Dependencies resolved.
.....
[root@server1 ~]# systemctl enable httpd && systemctl enable vsftpd
Created symlink /etc/systemd/system/multi-user.target.wants/httpd.service → /usr/lib/systemd/system/httpd.service.
Created symlink /etc/systemd/system/multi-user.target.wants/vsftpd.service → /usr/lib/systemd/system/vsftpd.service.
[root@server1 ~]# systemctl start httpd && systemctl start vsftpd
[root@server1 ~]#
Now that we have both services installed, enabled at boot time and running, let's make sure they automatically restart in case they fail:
[root@server1 ~]# systemctl edit httpd
[root@server1 ~]# systemctl cat httpd
# /etc/systemd/system/httpd.service.d/override.conf
[Service]
Restart=on-failure
RestartSec=5s
[root@server1 ~]# systemctl daemon-reload
Apply the same configuration for the vsftpd service and test it:
Check for the Main PID of the service using the systemctl status command and send a SIGKILL signal. When checking the status again you should see Active: activating (auto-restart) and a few seconds later the service will be running again.
[root@server1 ~]# systemctl status httpd
● httpd.service - The Apache HTTP Server
Loaded: loaded (/usr/lib/systemd/system/httpd.service; enabled; vendor preset: disabled)

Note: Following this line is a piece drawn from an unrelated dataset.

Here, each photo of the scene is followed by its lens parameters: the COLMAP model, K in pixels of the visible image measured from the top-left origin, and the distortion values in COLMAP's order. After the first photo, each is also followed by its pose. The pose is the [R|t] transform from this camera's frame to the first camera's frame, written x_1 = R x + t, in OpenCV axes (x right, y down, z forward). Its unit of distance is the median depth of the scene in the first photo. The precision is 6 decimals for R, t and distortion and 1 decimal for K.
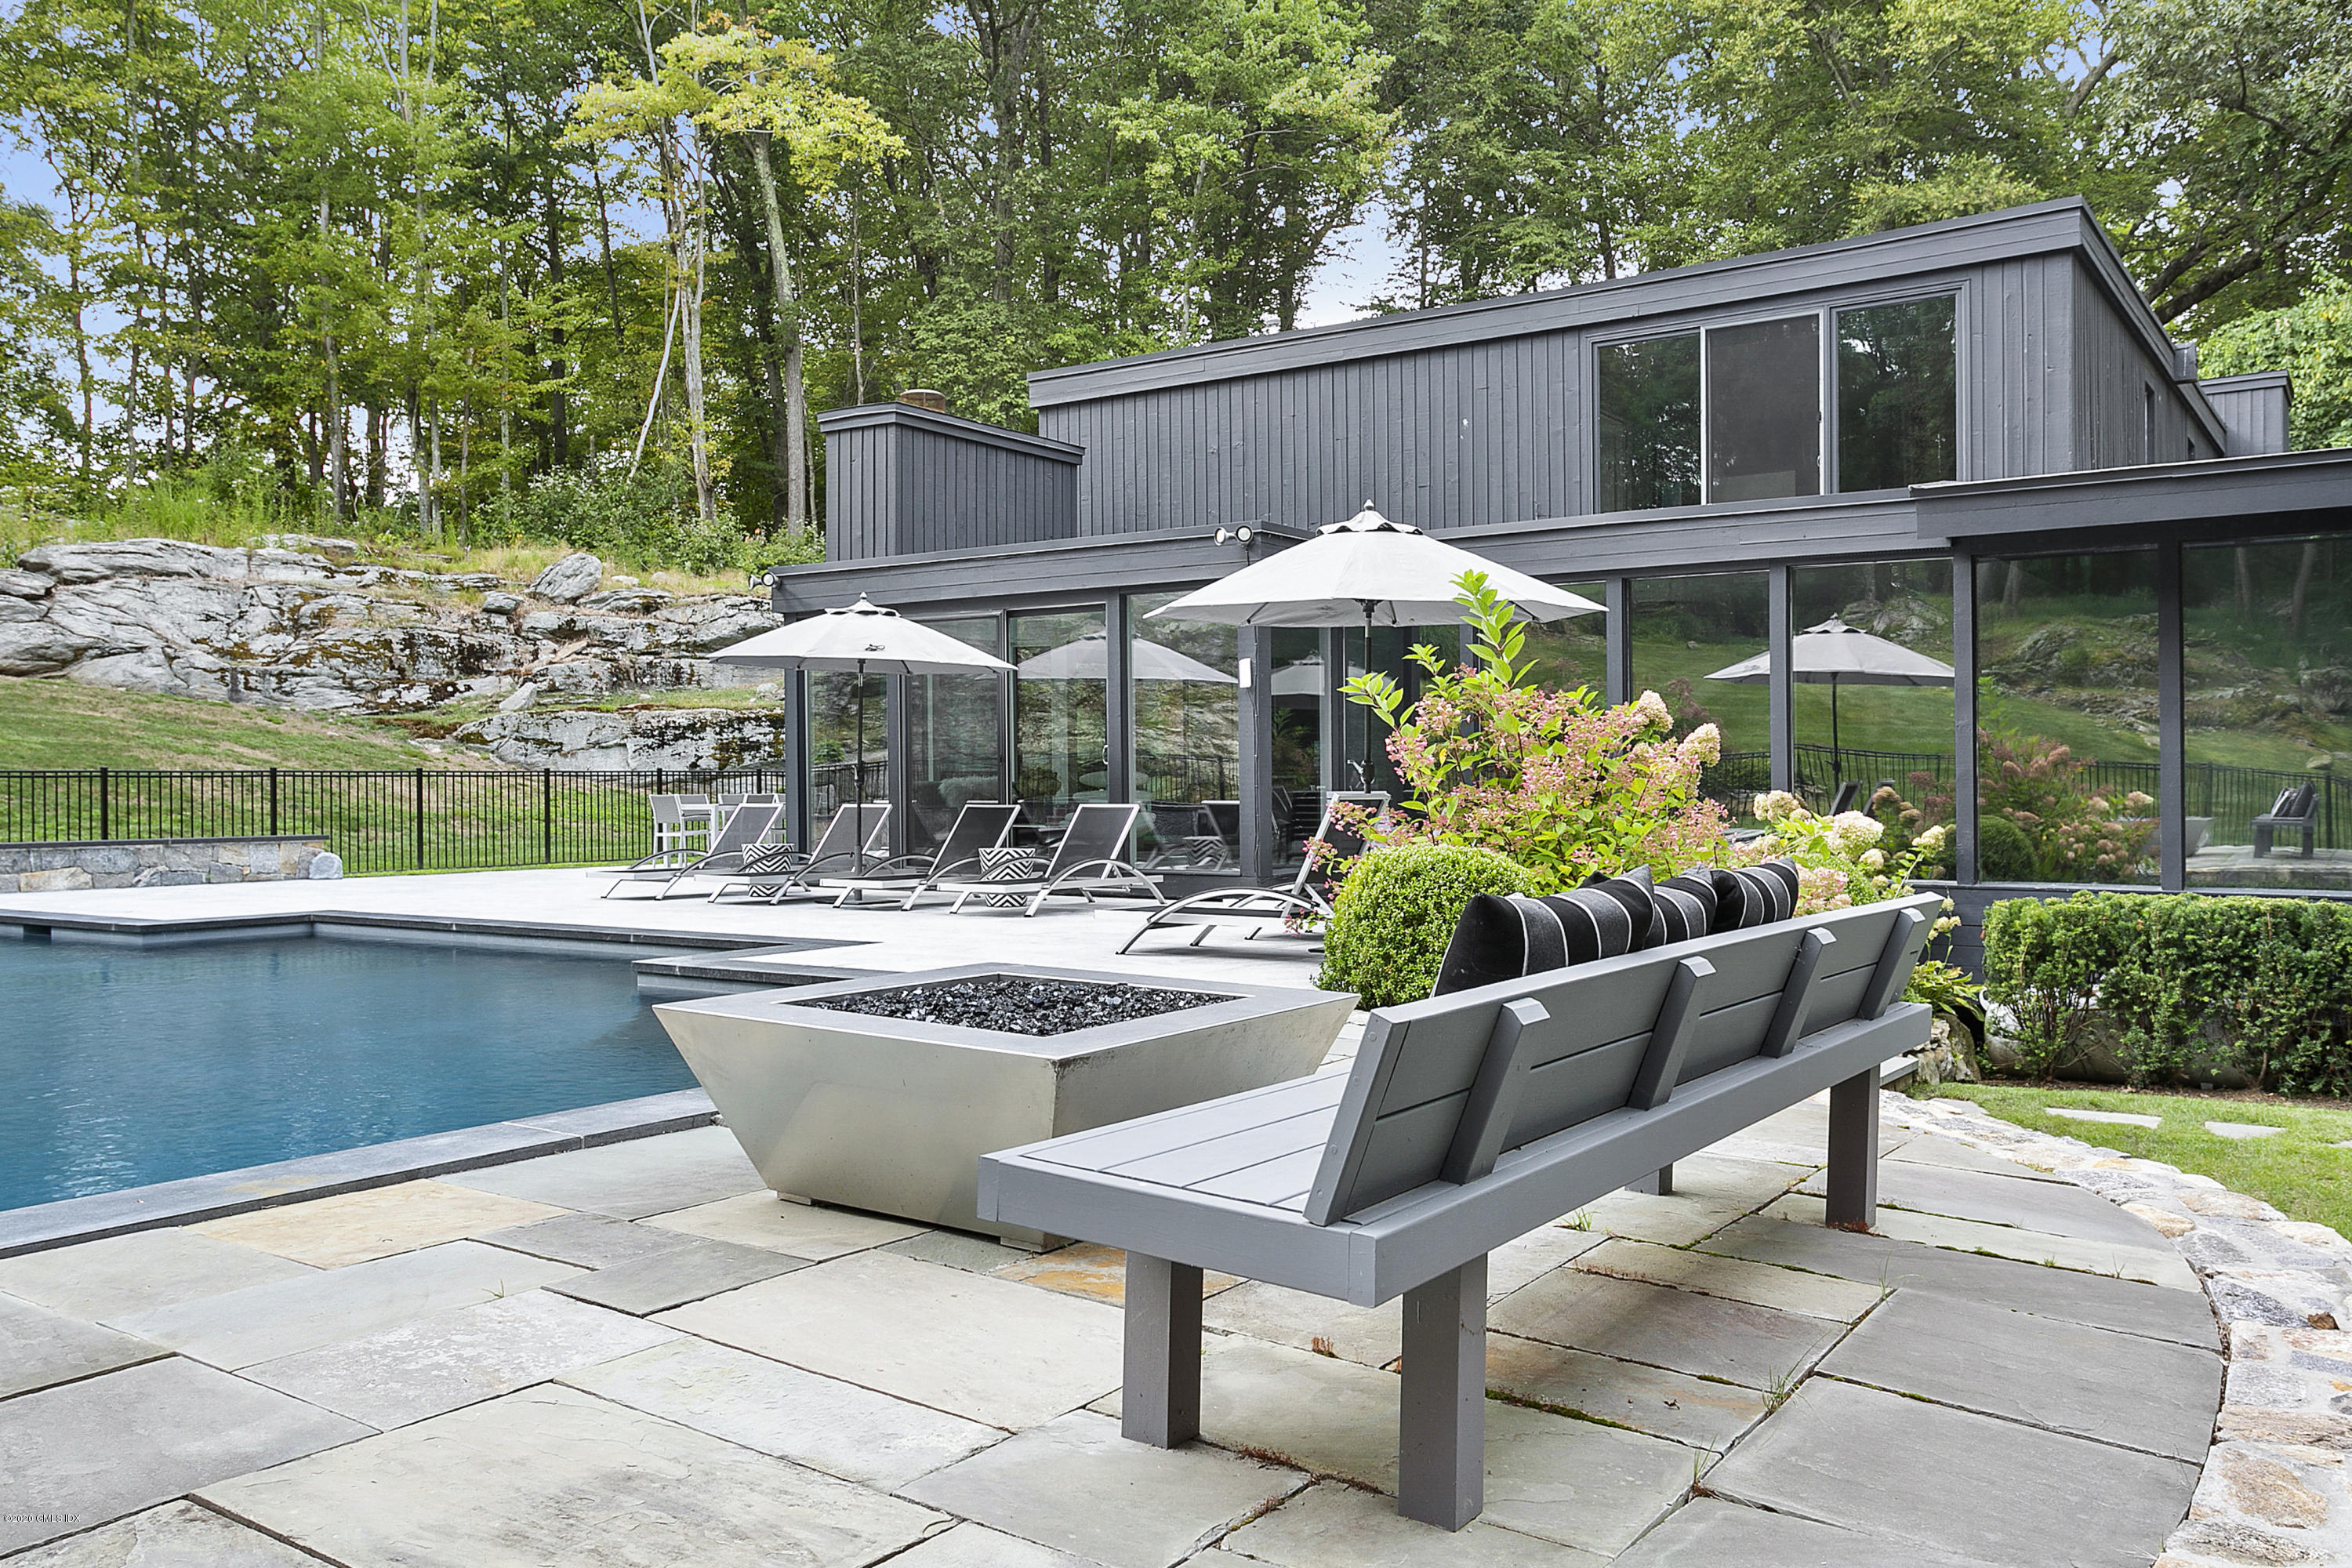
lens RADIAL K [[1828.5, 0, 1176.0], [0, 1828.5, 784.0], [0, 0, 1]] dist [0.007999, -0.001476]
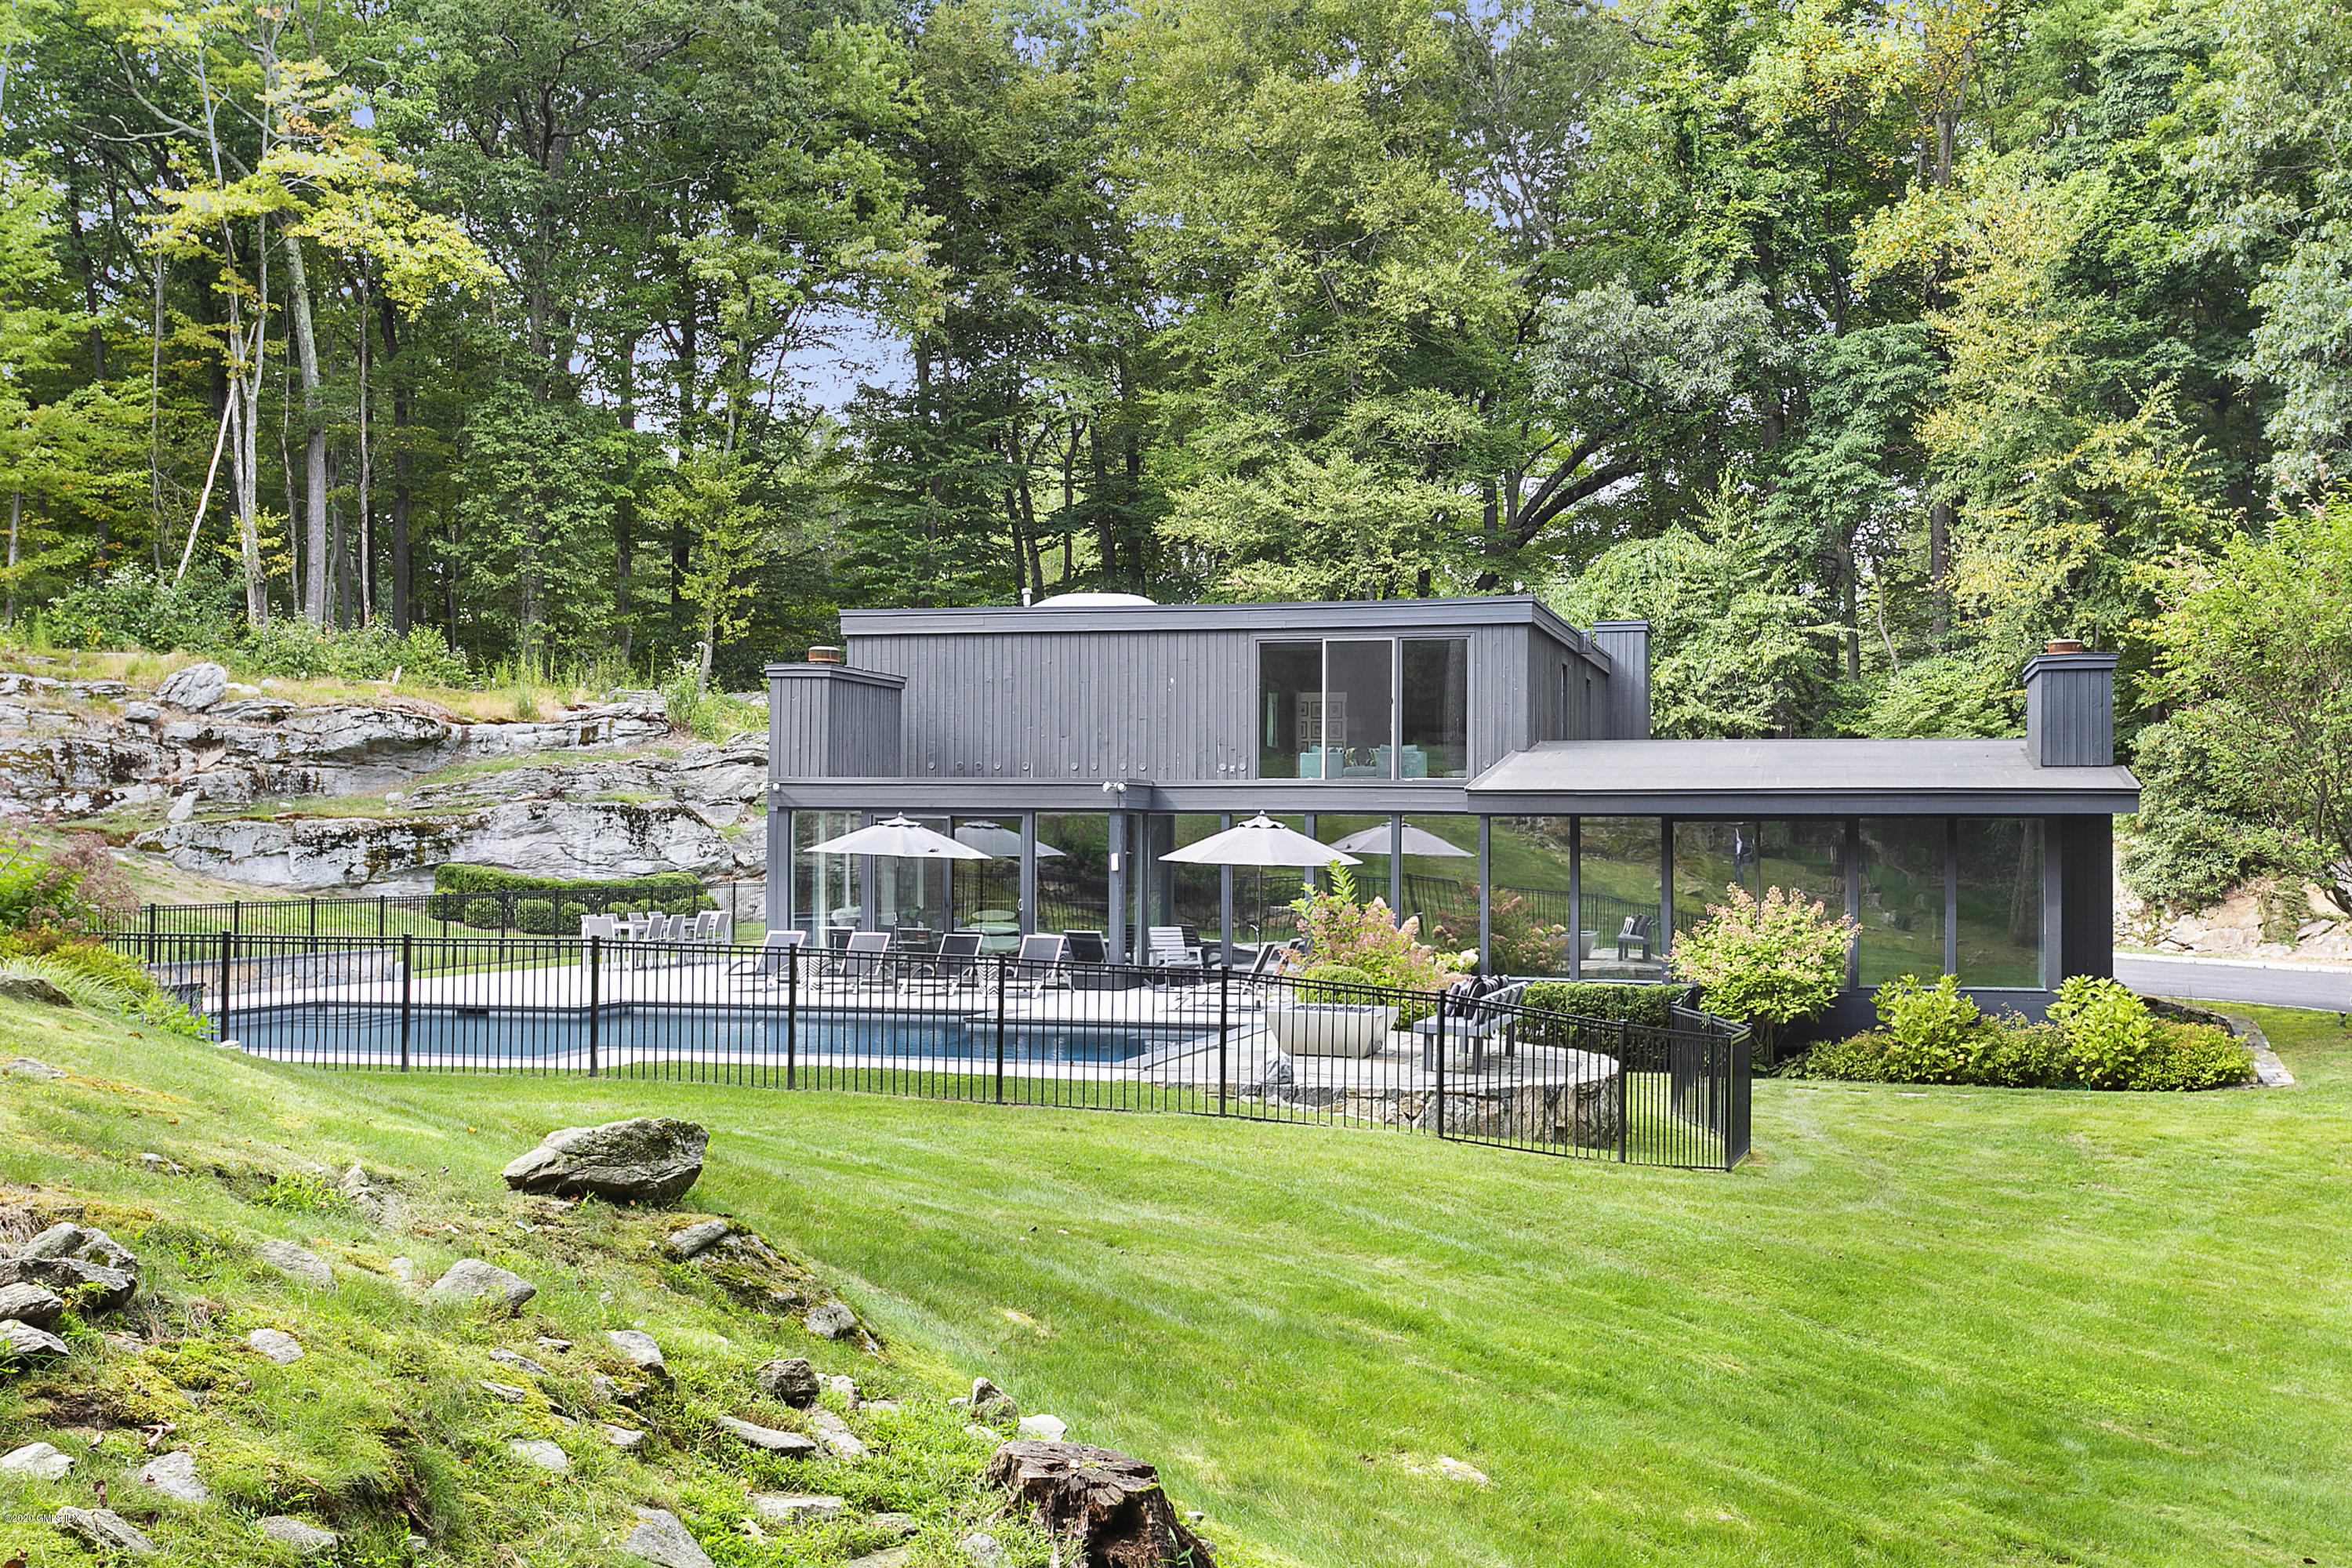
lens RADIAL K [[2535.2, 0, 1176.0], [0, 2535.2, 784.0], [0, 0, 1]] dist [0.010310, 0.009841]
pose [[0.942111, 0.019461, 0.334735, -0.302904], [-0.012360, 0.999651, -0.023331, -0.032751], [-0.335073, 0.017843, 0.942023, -0.557173]]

Drop-In: /etc/systemd/system/httpd.service.d
└─override.conf
Active: active (running) since Fri 2020-06-26 12:42:04 +04; 9min ago
Docs: man:httpd.service(8)
Main PID: 32234 (httpd)
[root@server1 ~]# kill -9 32234
[root@server1 ~]# systemctl status httpd
● httpd.service - The Apache HTTP Server
Loaded: loaded (/usr/lib/systemd/system/httpd.service; enabled; vendor preset: disabled)
Drop-In: /etc/systemd/system/httpd.service.d
└─override.conf
Active: activating (auto-restart) (Result: signal) since Fri 2020-06-26 12:51:33 +04; 2s ago
Docs: man:httpd.service(8)
Process: 32234 ExecStart=/usr/sbin/httpd $OPTIONS -DFOREGROUND (code=killed, signal=KILL)

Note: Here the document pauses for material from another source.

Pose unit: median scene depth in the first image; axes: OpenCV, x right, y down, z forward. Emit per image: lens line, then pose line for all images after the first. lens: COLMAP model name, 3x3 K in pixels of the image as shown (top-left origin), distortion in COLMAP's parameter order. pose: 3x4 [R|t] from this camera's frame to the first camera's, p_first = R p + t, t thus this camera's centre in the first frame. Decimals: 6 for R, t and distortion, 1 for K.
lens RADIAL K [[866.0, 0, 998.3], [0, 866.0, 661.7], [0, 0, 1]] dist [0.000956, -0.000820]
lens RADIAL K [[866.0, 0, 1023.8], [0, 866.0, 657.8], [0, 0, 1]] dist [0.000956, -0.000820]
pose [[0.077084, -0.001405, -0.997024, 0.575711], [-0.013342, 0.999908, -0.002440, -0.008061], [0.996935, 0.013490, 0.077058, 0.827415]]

Now, let's make sure that the vsftpd service is automatically started when httpd is started:
[root@server1 ~]# systemctl edit httpd
[root@server1 ~]# systemctl cat httpd
# /etc/systemd/system/httpd.service.d/override.conf
[Service]
Restart=on-failure
RestartSec=5s
[Unit]
Wants=vsftpd.service
[root@server1 ~]# systemctl daemon-reload
Stop both services then only start the httpd service again:
[root@server1 ~]# systemctl stop httpd && systemctl stop vsftpd
[root@server1 ~]# systemctl start httpd
[root@server1 ~]# systemctl status vsftpd
● vsftpd.service - Vsftpd ftp daemon
Loaded: loaded (/usr/lib/systemd/system/vsftpd.service; enabled; vendor preset: disabled)
Drop-In: /etc/systemd/system/vsftpd.service.d
└─override.conf
Active: active (running) since Fri 2020-06-26 13:21:15 +04; 4s ago
Summary
We learned about different unit types in Systemd, the three sections of a Systemd unit file, understanding Target Units and managing units with the systemctl command.